Task instructions
Transcribe the data verbatim and drop its images.

Stored entries

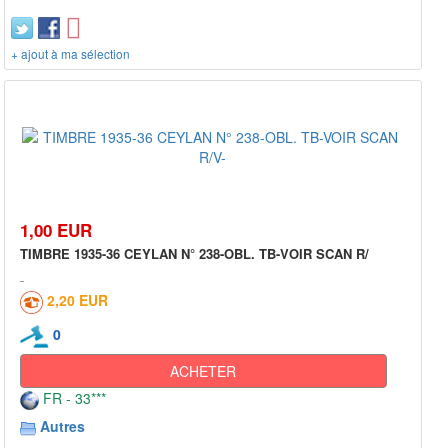
+ ajout à ma sélection
1,00 EUR
TIMBRE 1935-36 CEYLAN N° 238-OBL. TB-VOIR SCAN R/
2,20 EUR
0
ACHETER
FR - 33***
Autres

Finished task
+ ajout à ma sélection
1,00 EUR
TIMBRE 1935-36 CEYLAN N° 238-OBL. TB-VOIR SCAN R/
2,20 EUR
0
ACHETER
FR - 33***
Autres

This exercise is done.